As it is gradually aroused from deep and entirely unconscious sleep, the sleeping brain begins to process memories. The memories processed tend to be those of recent experiences—quite frequently thoughts of the night before. In this process the brain arranges what it finds lying about into the best possible patterns—almost as if it were trying to orient itself. The brain lacks visual inputs at this moment; the eyes are closed. Consequently it arranges whatever happens to be present into visual images. This arranging is, of course, a sequential process. And that sequence, that movement in time, is presented as a dynamism, as the “action,” of the dream. Whatever materials the brain thus arranges—remembered objects, actions, or thoughts—were accompanied by a mix of feelings when they happened in reality. The brain also integrates those feelings into the dream pattern. And those feelings then become the consciousness of the dream self.

Now the dream itself, of course, is stored in memory too. And when the self actually returns, when we wake up genuinely, we also become aware of that dream. And then it seems to us as a sequence of lived experience.

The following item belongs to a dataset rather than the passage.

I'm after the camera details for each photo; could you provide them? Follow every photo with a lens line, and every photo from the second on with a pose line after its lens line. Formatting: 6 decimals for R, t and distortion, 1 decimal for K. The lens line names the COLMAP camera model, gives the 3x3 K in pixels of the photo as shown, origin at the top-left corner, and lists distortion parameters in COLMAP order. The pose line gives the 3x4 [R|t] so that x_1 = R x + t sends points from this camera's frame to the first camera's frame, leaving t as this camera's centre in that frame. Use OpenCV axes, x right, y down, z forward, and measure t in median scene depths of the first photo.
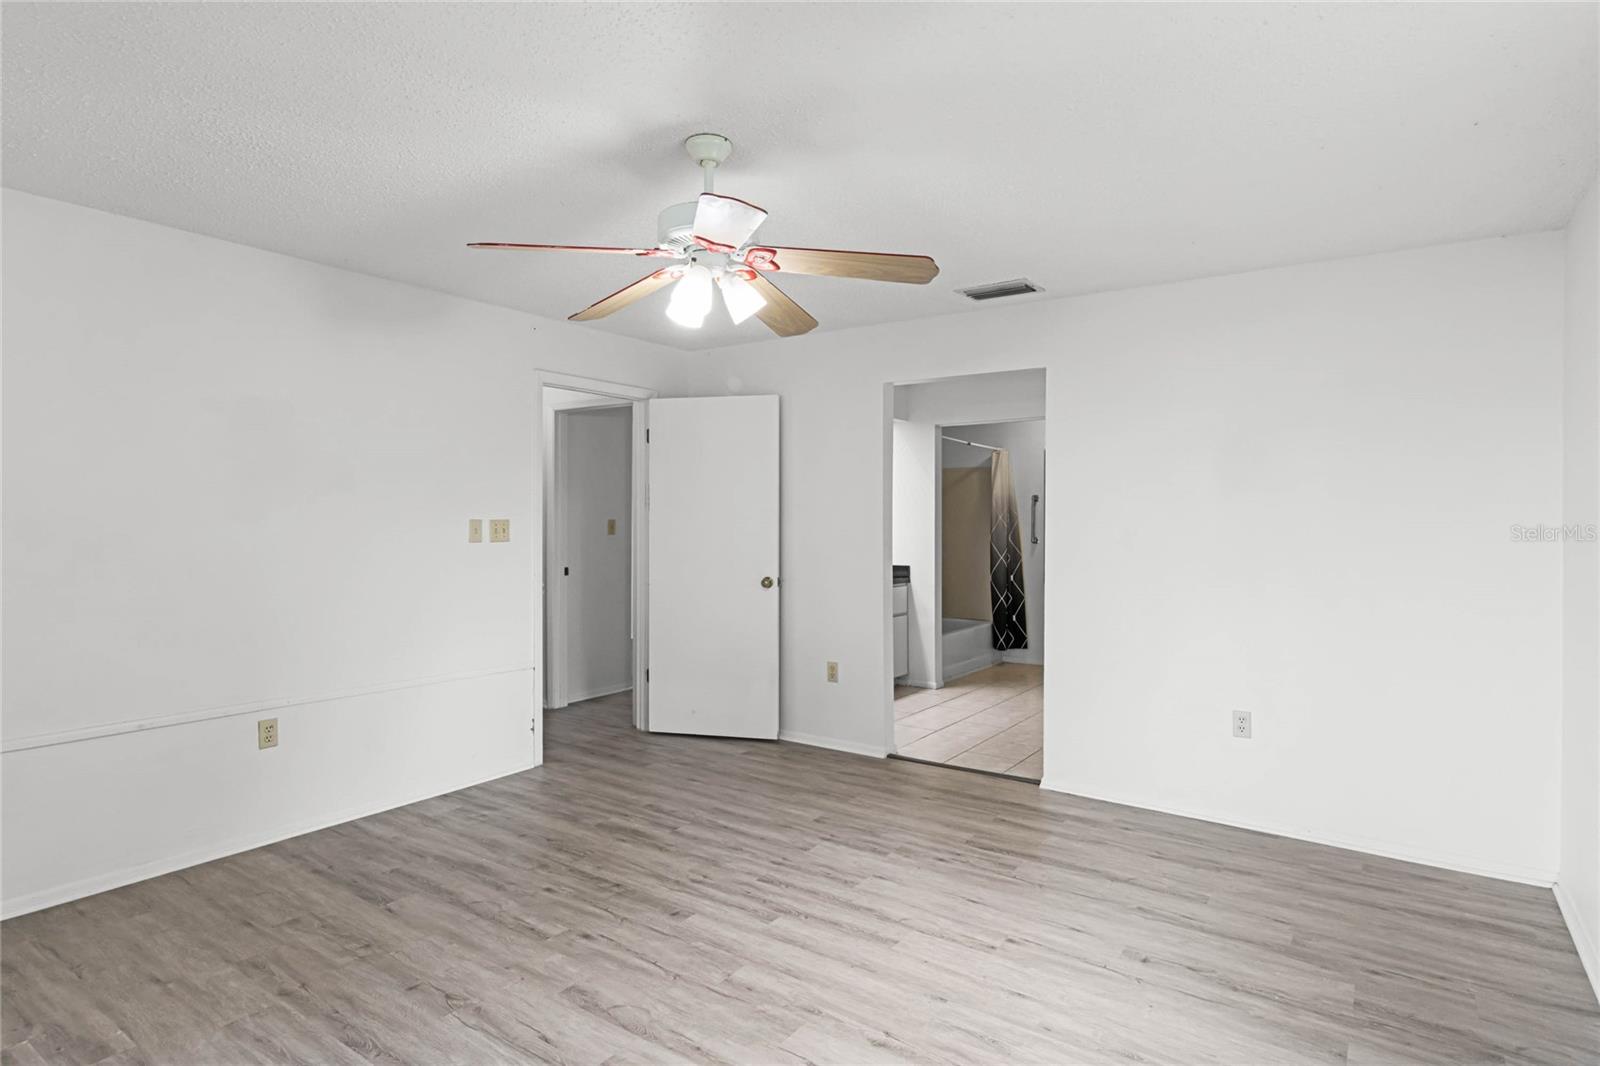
lens RADIAL K [[845.1, 0, 800.0], [0, 845.1, 533.0], [0, 0, 1]] dist [-0.001841, -0.000211]
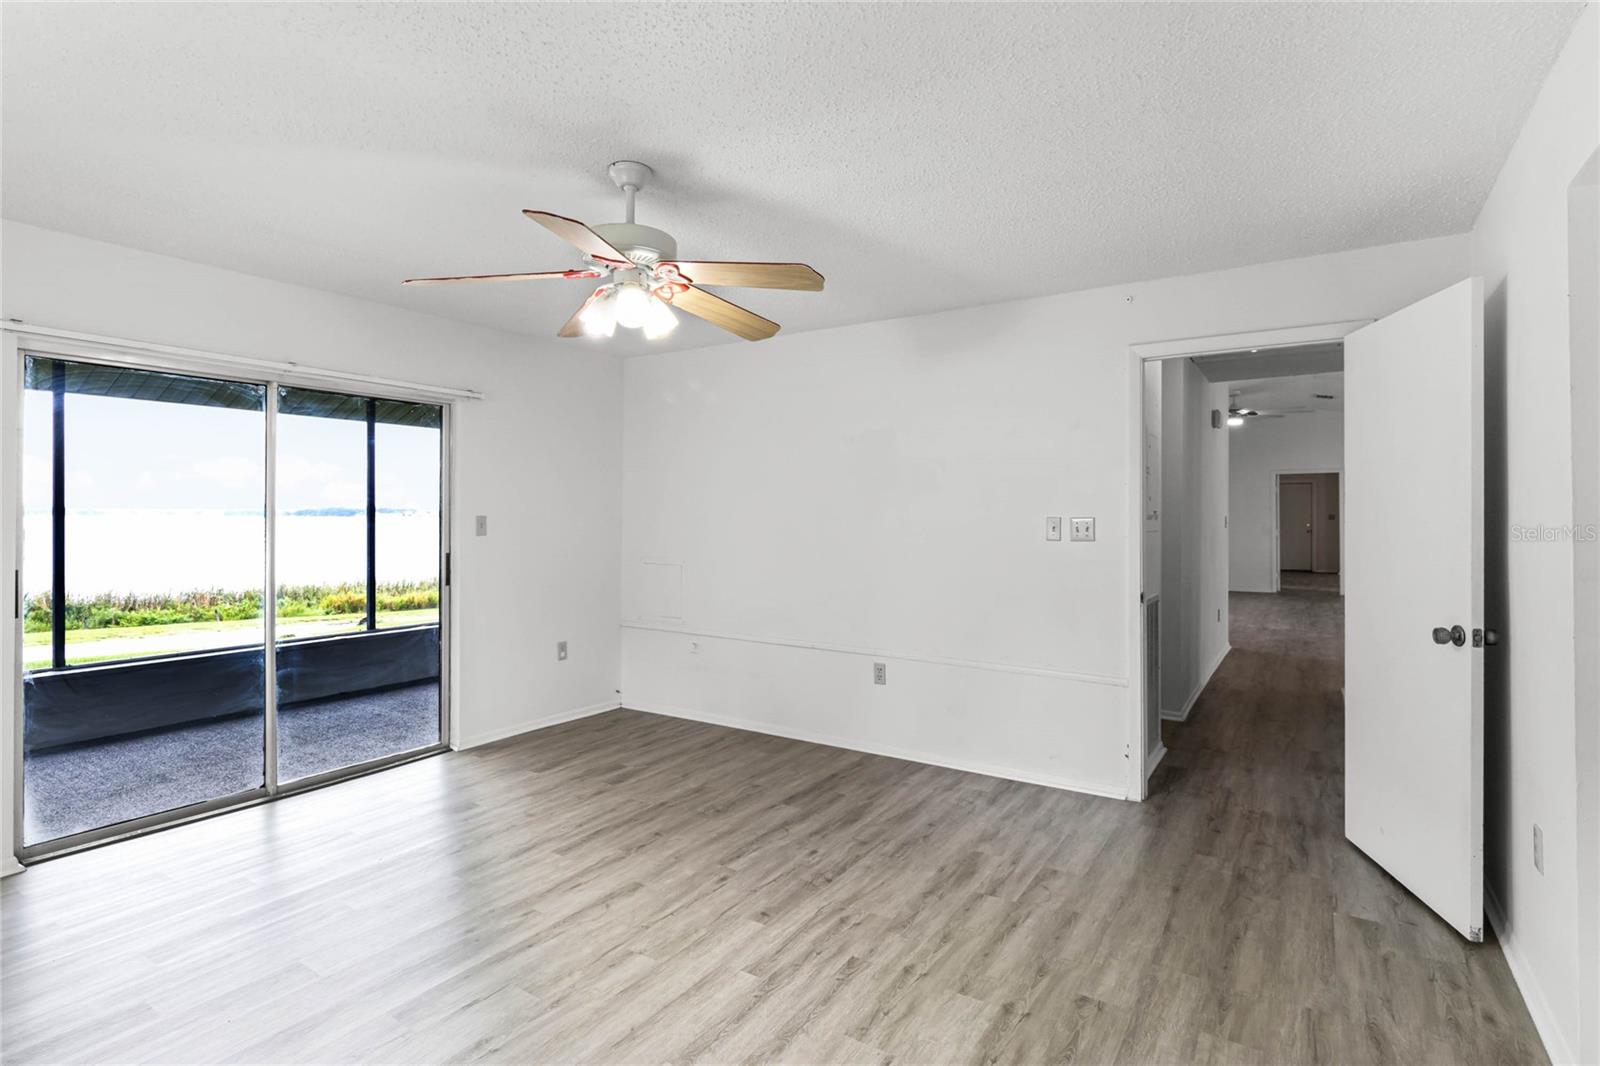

When we tell the dream, we describe ourselves doing this, doing that, going here, driving a car, etc. — indeed much as above I described myself playing with balls of soot.

But what we do not notice in recalling dreams is the absence of self-consciousness in dreams. Or that, if self-consciousness is present, it is almost immediately followed by awakening.

Today’s dream snippet was as instructive as it was precisely because my brain wove a ridiculous picture. I don’t usually sit around for extended periods playing with marbles—much less marbles made of soot. The real self—wherever it might be during sleep—glimpsed this picture. Its incompatibility with my normal state of mind—and actions—aroused it. But when it becomes a presence, then dreams depart.

The real puzzle of dreams, I think, is focused right there. The puzzle is the absence of the self. Materialism has a very simple explanation—which fits the facts very nicely. There isn’t such a thing. The self is simply the top-most layer of the brain. During dreams it’s still inactive; the dream comes from the lower, the more primitive stem. That region can, if not with great precision, detect anomalies in experience—and when it does, it rouses the higher functions so that they can deal with the “emergency.” My cerebellum was thus smart enough to see that playing with soot-balls was not appropriate behavior; therefore it called the frontal lobe to report this misbehavior—and I promptly awoke.

What you see is what you get. All this makes pretty good sense. But I also see something else—experience something else. It is that the waking self is something quite distinctly and sharply different from any other physical experience I have. Consciousness has a unique quality that I simply cannot with any genuine conviction reduce to the same phenomenological basics as being hungry, thirsty, sleepy, sexy, scared, eager, hot, or cold. I’m also intellectually persuaded that all that I experience must in some way be capable of rational integration—thus that consciousness and meaning must have their own adequate explanation—much as biological or inorganic mechanisms do. Therefore the puzzle for me is where the self is when I dream or sleep. Monistic approaches (e.g., body and soul are sides of the same coin) don’t produce in me, as in so many others, a feeling of closure at all. Concerning where we might go in sleep, that subject I've at least tentatively explored here.